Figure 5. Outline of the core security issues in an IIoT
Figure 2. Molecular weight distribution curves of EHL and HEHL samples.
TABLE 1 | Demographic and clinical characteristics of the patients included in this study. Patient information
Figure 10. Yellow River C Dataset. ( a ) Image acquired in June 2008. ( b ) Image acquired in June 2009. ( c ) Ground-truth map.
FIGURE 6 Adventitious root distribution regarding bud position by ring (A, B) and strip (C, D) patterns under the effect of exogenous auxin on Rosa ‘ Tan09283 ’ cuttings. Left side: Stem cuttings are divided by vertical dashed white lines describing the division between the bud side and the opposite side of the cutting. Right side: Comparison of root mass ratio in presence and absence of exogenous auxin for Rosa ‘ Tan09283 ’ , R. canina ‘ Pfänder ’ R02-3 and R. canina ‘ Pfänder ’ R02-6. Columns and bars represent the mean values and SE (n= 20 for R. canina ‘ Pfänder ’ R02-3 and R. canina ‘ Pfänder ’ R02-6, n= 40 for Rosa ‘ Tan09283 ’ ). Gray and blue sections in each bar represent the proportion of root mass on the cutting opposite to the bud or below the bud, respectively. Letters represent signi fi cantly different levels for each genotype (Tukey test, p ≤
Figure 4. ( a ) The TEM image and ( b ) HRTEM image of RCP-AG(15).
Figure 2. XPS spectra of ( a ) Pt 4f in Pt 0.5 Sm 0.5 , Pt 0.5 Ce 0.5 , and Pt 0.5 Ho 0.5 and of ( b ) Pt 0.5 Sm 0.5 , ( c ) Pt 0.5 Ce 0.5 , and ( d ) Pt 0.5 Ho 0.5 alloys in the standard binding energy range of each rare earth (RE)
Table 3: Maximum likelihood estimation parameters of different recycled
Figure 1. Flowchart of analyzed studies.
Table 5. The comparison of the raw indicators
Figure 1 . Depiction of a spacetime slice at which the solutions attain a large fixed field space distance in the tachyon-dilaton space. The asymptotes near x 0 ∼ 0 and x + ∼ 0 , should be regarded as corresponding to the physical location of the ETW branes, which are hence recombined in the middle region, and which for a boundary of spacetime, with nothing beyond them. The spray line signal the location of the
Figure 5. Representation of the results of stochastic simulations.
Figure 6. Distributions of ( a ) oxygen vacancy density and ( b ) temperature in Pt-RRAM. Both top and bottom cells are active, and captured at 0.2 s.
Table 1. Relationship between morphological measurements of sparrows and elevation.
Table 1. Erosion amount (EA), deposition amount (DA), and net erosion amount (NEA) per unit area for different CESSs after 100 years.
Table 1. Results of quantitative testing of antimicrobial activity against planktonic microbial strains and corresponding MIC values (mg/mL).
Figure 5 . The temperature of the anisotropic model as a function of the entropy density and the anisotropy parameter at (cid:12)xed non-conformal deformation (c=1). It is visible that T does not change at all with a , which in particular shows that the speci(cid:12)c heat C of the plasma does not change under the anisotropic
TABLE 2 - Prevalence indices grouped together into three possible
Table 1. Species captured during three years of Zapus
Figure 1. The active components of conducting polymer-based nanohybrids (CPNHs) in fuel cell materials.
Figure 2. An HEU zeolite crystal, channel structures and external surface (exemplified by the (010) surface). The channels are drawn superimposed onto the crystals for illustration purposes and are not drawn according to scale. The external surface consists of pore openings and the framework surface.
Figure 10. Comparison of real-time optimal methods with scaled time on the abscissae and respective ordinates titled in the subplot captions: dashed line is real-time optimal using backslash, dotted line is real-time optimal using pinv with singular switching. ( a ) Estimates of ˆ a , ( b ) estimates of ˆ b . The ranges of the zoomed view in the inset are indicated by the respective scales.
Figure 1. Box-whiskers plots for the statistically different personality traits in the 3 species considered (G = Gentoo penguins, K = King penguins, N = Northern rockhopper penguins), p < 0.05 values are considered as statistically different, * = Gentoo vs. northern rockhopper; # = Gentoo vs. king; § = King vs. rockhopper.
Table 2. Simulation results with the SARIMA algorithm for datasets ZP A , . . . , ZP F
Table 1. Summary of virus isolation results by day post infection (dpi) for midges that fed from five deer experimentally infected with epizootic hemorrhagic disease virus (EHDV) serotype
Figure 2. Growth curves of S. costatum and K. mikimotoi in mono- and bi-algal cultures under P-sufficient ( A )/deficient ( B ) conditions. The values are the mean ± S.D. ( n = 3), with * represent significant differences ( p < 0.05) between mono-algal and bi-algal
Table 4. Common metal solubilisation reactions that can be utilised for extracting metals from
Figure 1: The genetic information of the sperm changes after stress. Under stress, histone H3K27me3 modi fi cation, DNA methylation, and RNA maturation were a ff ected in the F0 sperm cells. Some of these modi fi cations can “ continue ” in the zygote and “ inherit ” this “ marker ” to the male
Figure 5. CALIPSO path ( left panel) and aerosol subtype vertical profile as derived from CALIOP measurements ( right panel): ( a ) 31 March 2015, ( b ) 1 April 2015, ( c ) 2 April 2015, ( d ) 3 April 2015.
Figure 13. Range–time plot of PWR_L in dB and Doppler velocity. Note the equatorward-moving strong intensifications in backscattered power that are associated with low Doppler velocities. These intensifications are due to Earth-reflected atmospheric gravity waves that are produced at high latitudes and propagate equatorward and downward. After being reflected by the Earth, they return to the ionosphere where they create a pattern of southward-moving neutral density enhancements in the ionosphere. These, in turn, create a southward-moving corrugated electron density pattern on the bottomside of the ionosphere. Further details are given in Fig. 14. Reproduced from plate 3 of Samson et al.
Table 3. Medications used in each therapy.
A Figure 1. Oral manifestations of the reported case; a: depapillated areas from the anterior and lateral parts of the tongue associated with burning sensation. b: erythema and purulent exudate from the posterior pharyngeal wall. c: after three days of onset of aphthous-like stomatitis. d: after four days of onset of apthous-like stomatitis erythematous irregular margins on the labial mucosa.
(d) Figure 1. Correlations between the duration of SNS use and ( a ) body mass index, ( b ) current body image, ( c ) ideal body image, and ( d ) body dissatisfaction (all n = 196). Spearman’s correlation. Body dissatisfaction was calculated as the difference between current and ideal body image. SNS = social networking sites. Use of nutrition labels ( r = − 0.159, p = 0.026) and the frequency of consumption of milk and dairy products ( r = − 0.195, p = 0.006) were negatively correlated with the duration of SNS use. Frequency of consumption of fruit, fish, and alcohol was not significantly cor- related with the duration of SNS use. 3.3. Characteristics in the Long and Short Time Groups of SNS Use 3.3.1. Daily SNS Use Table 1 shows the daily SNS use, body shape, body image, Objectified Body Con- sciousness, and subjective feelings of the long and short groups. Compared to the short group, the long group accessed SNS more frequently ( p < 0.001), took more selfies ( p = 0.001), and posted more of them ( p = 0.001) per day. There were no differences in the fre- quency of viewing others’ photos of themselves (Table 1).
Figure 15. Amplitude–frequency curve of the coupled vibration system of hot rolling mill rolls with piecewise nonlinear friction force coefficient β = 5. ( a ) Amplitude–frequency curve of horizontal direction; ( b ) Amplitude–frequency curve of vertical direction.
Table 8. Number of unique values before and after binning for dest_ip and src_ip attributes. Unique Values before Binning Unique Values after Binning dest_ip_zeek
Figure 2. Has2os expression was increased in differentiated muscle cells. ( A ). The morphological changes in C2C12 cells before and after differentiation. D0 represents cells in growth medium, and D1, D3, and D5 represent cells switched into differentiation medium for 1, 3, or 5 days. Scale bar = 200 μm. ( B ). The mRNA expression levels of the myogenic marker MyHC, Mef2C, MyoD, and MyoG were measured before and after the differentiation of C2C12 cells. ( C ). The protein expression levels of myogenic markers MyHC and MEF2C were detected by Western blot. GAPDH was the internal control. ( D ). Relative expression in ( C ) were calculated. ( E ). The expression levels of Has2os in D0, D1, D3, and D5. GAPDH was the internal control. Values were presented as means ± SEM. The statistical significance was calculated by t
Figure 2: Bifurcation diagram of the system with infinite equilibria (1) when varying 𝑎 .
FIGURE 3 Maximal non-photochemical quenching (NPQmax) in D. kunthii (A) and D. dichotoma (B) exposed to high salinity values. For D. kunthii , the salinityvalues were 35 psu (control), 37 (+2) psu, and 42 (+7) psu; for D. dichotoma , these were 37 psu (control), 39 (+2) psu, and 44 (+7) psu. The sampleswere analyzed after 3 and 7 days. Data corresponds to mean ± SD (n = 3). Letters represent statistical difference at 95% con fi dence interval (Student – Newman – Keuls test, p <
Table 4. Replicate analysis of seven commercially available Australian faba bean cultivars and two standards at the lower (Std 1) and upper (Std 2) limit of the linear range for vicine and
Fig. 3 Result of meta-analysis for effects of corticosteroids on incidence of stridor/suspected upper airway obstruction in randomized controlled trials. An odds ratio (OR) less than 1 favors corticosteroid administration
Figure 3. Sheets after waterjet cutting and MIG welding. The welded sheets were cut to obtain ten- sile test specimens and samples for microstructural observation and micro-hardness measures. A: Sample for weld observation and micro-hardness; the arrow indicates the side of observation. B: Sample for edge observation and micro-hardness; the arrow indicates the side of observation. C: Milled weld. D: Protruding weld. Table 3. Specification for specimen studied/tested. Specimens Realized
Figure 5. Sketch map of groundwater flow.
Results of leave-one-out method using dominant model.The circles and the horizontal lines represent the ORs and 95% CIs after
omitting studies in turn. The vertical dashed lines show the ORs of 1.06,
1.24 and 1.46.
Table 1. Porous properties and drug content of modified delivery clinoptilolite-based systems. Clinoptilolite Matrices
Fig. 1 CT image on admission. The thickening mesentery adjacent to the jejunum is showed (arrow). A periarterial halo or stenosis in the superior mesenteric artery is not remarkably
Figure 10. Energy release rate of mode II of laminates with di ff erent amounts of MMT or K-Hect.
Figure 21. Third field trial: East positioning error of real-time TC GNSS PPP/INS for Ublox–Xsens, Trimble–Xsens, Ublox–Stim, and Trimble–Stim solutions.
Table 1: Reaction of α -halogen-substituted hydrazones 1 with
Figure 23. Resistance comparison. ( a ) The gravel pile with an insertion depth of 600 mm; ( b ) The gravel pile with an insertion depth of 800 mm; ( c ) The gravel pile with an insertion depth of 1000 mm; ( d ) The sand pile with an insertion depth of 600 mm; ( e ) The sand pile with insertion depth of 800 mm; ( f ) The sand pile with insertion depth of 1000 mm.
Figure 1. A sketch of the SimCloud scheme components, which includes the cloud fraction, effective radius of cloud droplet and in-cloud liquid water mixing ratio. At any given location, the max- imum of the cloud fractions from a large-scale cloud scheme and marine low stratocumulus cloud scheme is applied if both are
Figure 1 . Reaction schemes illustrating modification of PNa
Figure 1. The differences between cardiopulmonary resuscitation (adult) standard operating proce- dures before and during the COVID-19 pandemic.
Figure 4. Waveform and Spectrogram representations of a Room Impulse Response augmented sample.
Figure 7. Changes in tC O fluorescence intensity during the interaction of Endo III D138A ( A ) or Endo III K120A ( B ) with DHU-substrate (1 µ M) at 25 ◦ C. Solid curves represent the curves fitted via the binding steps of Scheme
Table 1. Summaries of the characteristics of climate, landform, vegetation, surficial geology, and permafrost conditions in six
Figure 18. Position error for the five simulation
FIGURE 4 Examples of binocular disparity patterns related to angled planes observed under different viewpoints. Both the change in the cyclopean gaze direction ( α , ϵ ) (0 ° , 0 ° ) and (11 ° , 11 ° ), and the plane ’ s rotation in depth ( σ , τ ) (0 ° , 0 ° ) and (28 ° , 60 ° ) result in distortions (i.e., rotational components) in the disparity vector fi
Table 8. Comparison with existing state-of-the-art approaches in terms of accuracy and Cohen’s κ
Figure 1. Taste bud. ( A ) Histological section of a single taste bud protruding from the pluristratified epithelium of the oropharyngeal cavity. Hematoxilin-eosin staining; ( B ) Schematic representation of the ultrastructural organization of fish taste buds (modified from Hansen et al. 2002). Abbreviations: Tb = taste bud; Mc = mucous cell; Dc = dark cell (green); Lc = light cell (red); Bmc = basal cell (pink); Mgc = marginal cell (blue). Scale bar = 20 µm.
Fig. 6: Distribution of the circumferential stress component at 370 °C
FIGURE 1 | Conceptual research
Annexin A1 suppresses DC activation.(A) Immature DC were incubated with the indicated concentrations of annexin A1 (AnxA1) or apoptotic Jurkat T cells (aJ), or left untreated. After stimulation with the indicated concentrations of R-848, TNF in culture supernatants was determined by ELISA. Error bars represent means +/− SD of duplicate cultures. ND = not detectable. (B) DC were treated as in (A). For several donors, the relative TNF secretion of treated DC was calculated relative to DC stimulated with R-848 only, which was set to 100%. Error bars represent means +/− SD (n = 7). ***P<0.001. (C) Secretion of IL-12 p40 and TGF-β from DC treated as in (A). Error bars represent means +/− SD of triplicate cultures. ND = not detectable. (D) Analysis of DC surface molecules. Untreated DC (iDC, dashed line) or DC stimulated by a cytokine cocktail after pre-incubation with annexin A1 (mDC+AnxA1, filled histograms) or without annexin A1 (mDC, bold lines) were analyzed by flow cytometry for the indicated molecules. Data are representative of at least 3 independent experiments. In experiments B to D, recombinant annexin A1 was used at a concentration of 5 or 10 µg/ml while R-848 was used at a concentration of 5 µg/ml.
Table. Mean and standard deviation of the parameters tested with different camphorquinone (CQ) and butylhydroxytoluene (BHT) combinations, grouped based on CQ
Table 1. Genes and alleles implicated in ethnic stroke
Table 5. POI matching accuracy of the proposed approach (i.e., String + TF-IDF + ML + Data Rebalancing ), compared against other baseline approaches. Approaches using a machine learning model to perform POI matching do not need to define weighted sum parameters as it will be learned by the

Task item. In the entries above, the lines between the one holding "Figure 5 . The" and the one holding "Figure 1. The active", inclusive, are to be printed exactly as written, and those alone.

Output below.
Figure 5 . The temperature of the anisotropic model as a function of the entropy density and the anisotropy parameter at (cid:12)xed non-conformal deformation (c=1). It is visible that T does not change at all with a , which in particular shows that the speci(cid:12)c heat C of the plasma does not change under the anisotropic
TABLE 2 - Prevalence indices grouped together into three possible
Table 1. Species captured during three years of Zapus
Figure 1. The active components of conducting polymer-based nanohybrids (CPNHs) in fuel cell materials.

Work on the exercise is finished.